Enfilé a mi casa con
una preocupación mayúscula y siguiendo las recomendaciones del galeno que me
había visto momentos antes.
De súbito absolutamente
todas las cosas y personas que me rodean tomaron otro cariz.
Me plantee la pregunta
universal de qué sucederá conmigo una vez que termine el camino.
¿Se estaba terminando
todo para mí?
¿Era este el final del trayecto? ¿En serio?
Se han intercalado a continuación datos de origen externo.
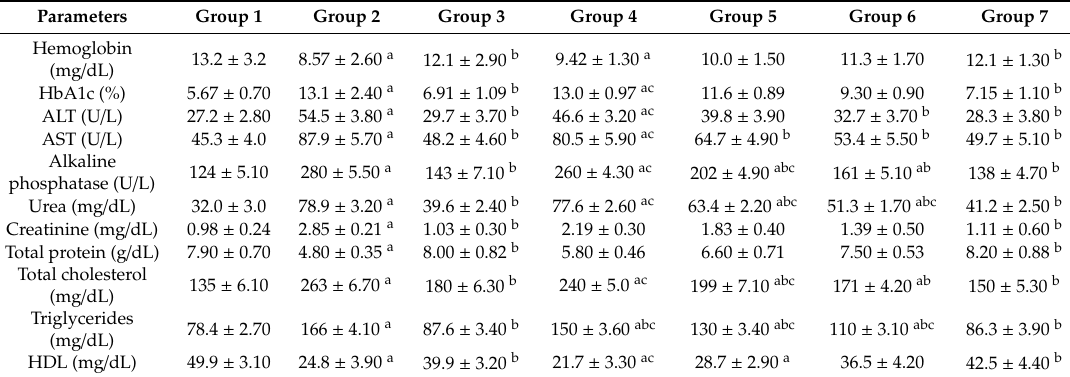
Table 4. E ff ect of methanolic extract of Punica granatum leaves (100, 200, 400, and 600 mg / kg; Groups Table 4. Effect of methanolic extract of Punica granatum leaves (100, 200, 400, and 600 mg/kg; Groups 4–7) on di ff erent biochemical parameters in nicotinamide / streptozotocin-induced type 2 diabetes in 4–7) on different biochemical parameters in nicotinamide/streptozotocin-induced type 2 diabetes in rats.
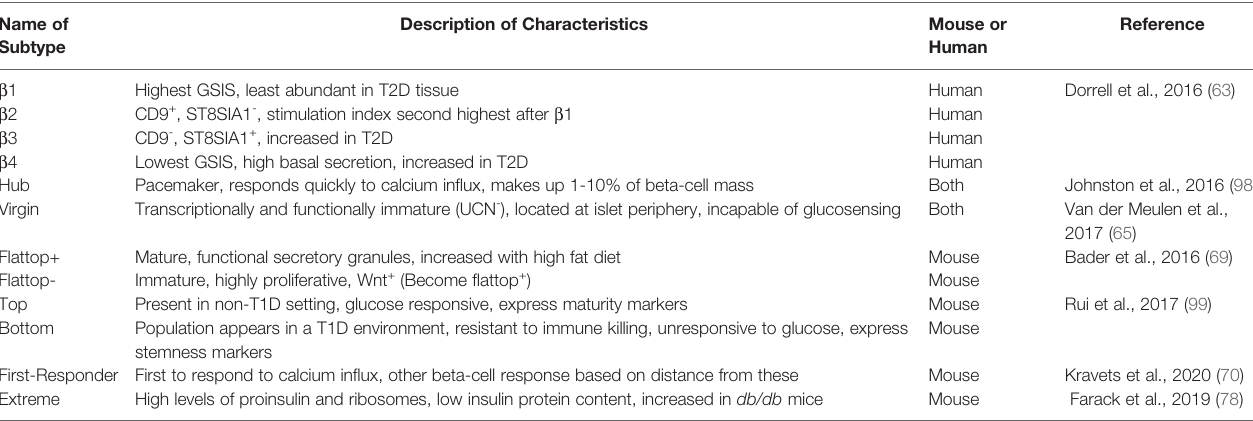
TABLE 1 | Selected pancreatic beta-cell subtypes. Heterogeneity in beta-cell response has led to the identi fi cation of beta-cell subtypes. These subtypes may vary in spatial location within the islet, speed of response to a stimulus, and secretory capacity. The names of beta-cell subtypes, description of characteristics, and whether they were identi fi ed in mouse or human pancreata are de fi ned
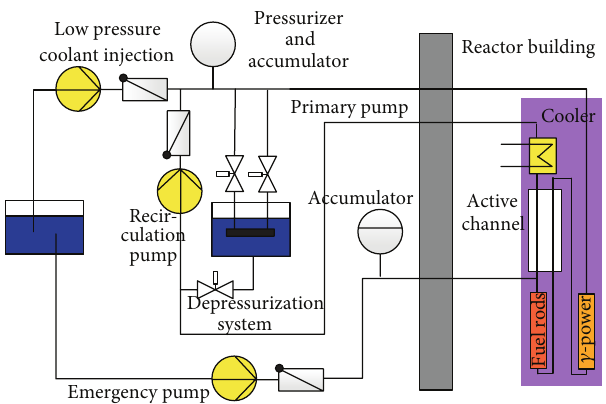
Figure 2: Schematic diagram of the primary loop and of the safety system for the SCWR fuel qualification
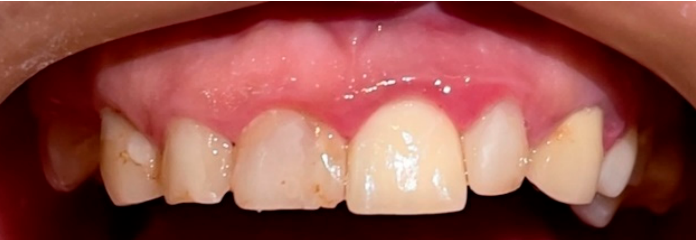
Figure 1. Superior arch localized gingivitis: redness, oedema, and modification of the normal teeth contour.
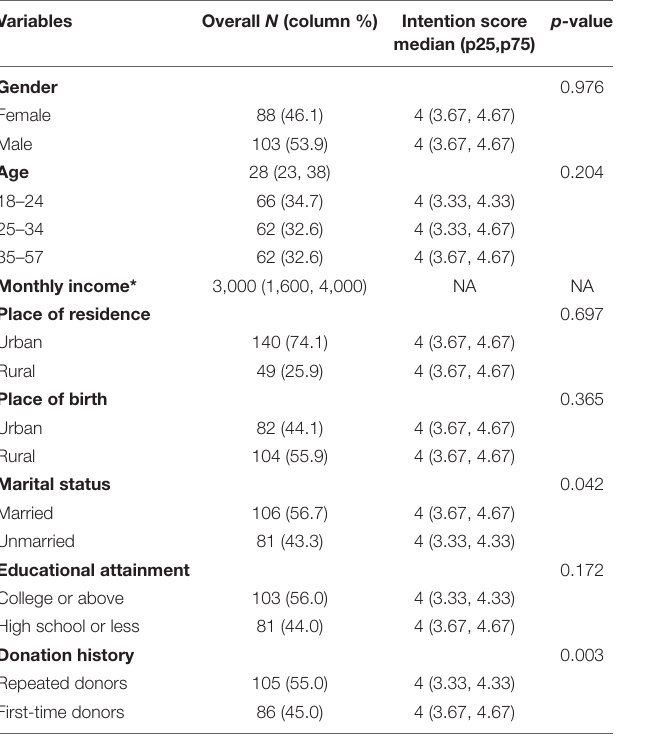
TABLE 2 | Comparison of intention score to donate again by demographic characteristic.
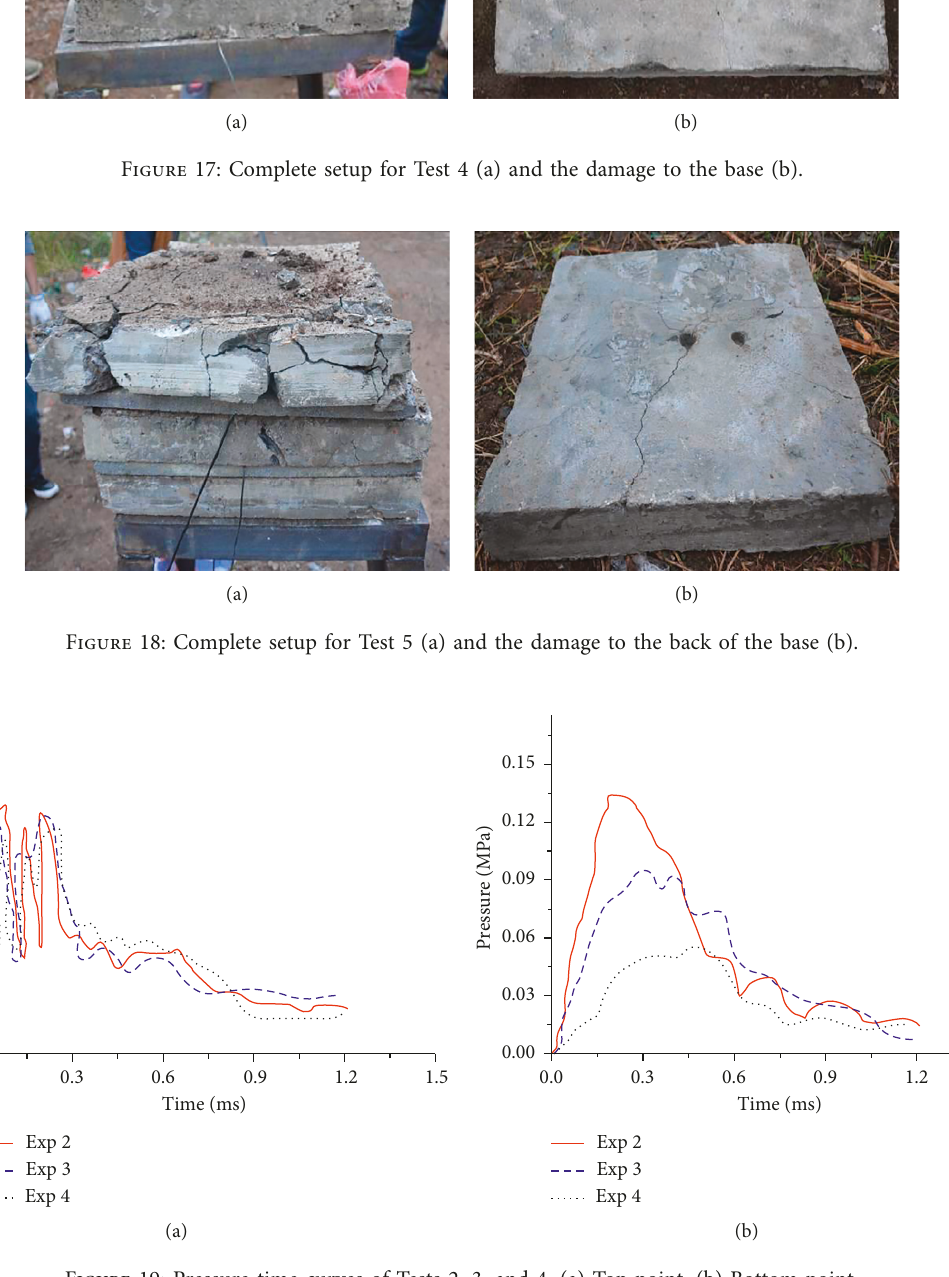
Figure 19: Pressure-time curves of Tests 2, 3, and 4. (a) Top point. (b) Bottom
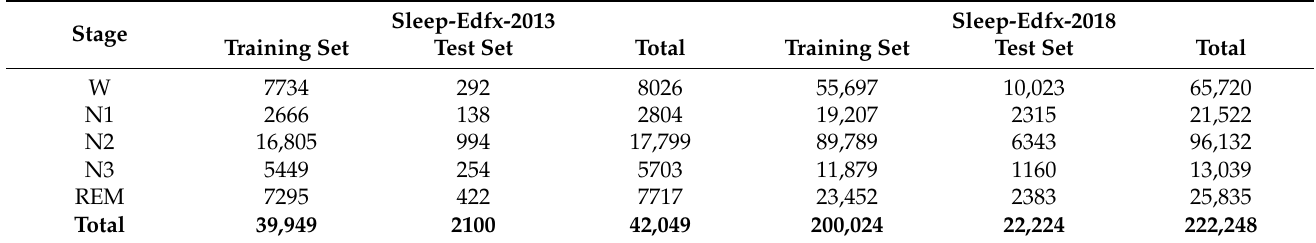
Table 2. Detailed distribution of sleep stages in sleep-edfx-2013 and sleep-edfx-2018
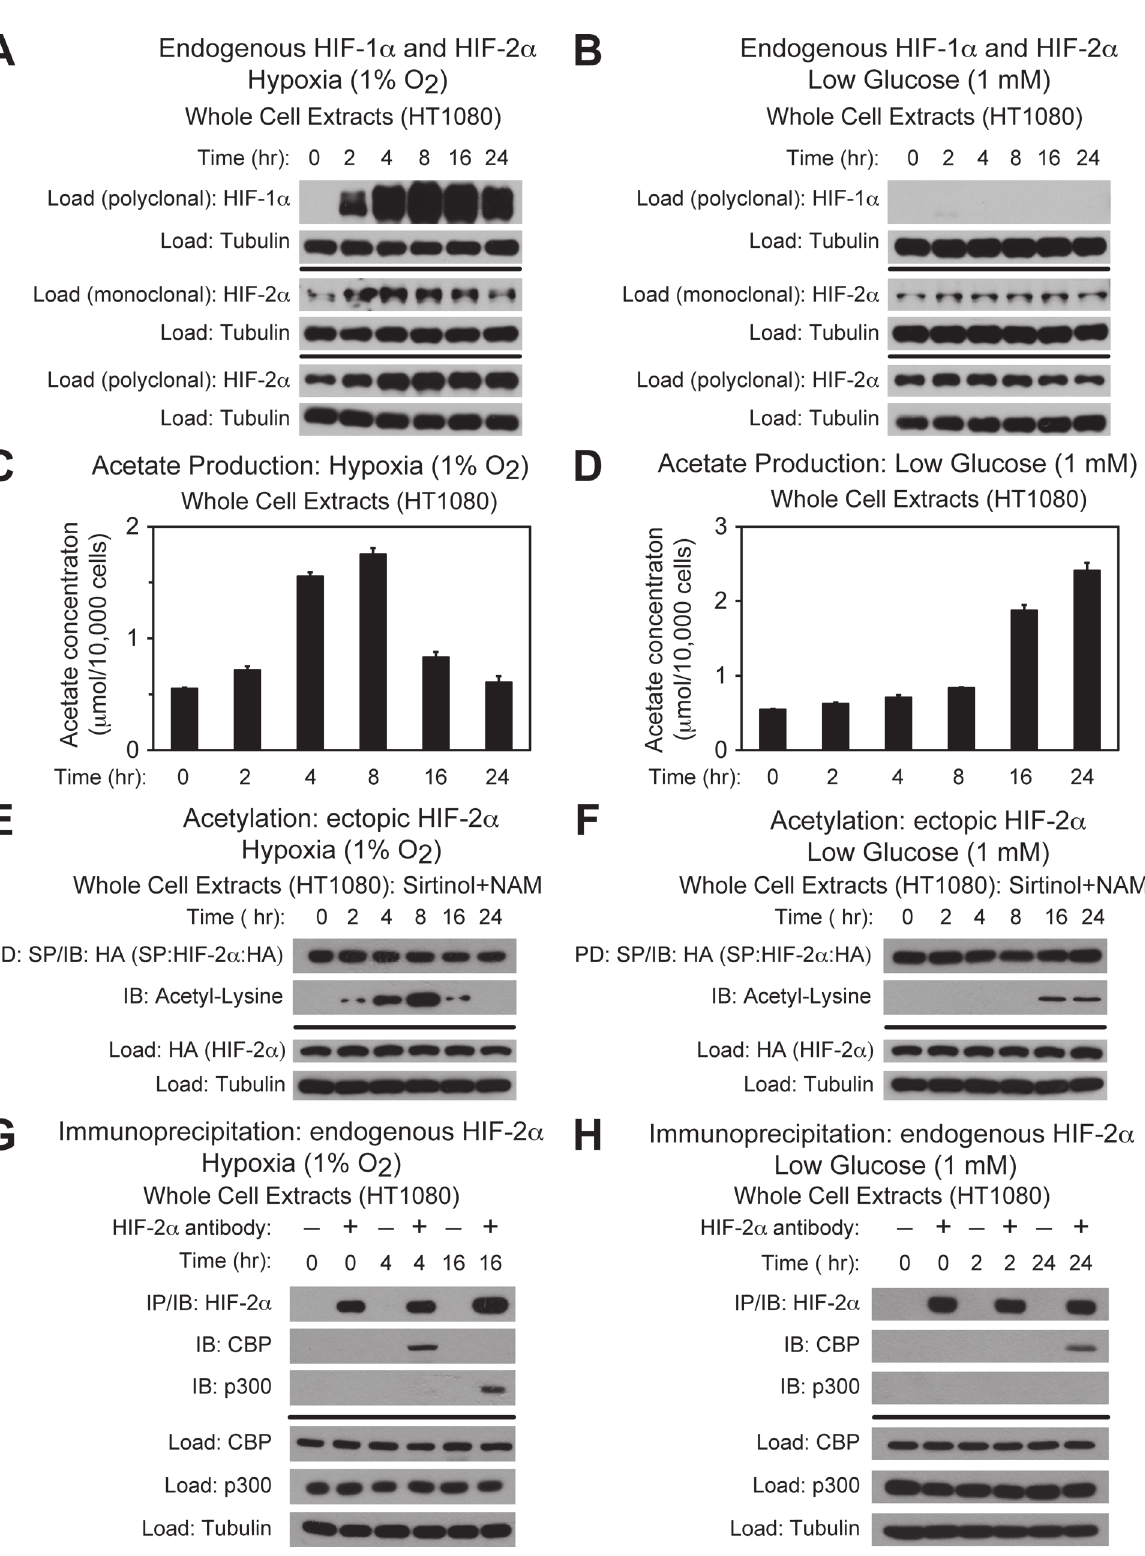
PLOS ONE | DOI:10.1371/journal.pone.0116515 February 17,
Postración mental absoluta.
Sí, entro en el
melodrama y la autosugestión absurda en grados mayúsculos en momentos
erráticos.
Embebido en esas
elucubraciones torpes y sin sentido llegó la gripe.
Curiosamente estaba
feliz de que aquella sensación de enfermedad no suponía mi final, sino una
puerta de salida hacia una suerte de liberación de preocupaciones previas.
Tomé mi tiempo y
esperé.
Estaba enfermo.
Mi universo fue mi
cama.
La fiebre iba y venía.
Me lo aguanté todo
bajo la advertencia de que algunas medicinas podrían disparar mi preocupación a
niveles peligrosos.
Seguí resistiendo.
Cambié mis hábitos
alimenticios a sugerencia médica. El té
sin azúcar se volvió mi adicción.
Si echara en una
piscina olímpica la cantidad de sopa que bebí en este período podría fácilmente
rebasarla.
Mi cerebro dejó de
plantearse torpezas. Y un día empecé a
sentirme mejor. La gripe no importaba.
Cada día todo se veía
más claro.
La gripe se alejó y como
el océano arrastró todos mis pensamientos.
Ahora quedé con el
cerebro en blanco.
No pienso en nada.
Y lo más importante:
Ya no pienso en nadie.
Me encontré con que
aquel muro que tenía impregnado de rayas sin sentido y manchones de todos colores
quedó de blanco mármol. Y me
regocijé.
Por primera vez en
muchos años – quizás desde mis días en la escuela secundaria – no me encontraba
en una situación semejante.
Lo que me quedaba era
seguir adelante.
Con los días reparé en
que había desprevenidamente dejado una sobrecarga de equipaje innecesario.
¿Qué pesaría más: mi
peso físico o mis preocupaciones? Creo que
lo segundo.
Luego, de súbito, el
médico guardó el arma. Ya no era necesaria
la amenaza y ahora podría continuar mi camino.
Y lo hice. Y lo hago.
Existen pocas cosas
que me interesen ahora mismo aparte de la música y la lectura.
Mi familia está ahí y
es el mejor soporte que exista jamás y por eso creo estoy más feliz aún.
No quiero cantar
victoria porque nunca me ha gustado cantar victoria antes de que termine un
partido.
Esto no ha
terminado.
Fue un primer medio tiempo
bastante difícil. Pero creo que este
cambio en la defensa, en las laterales y la delantera mantendrán a mi equipo a
flote.
Me he encontrado con
mucha gente desde que mejoré. Algunos reaccionan
sorprendidos al verme. Se alegran. Y yo también.
Alguien me preguntó: “¿Y
cómo te sientes?”
Y no dudé en usar
aquella frase que una vez vi impresa en el vidrio trasero de un taxi: “activado
y con saldo” – que no es más que otra forma de decir: “Estoy bien ¡Gracias!”.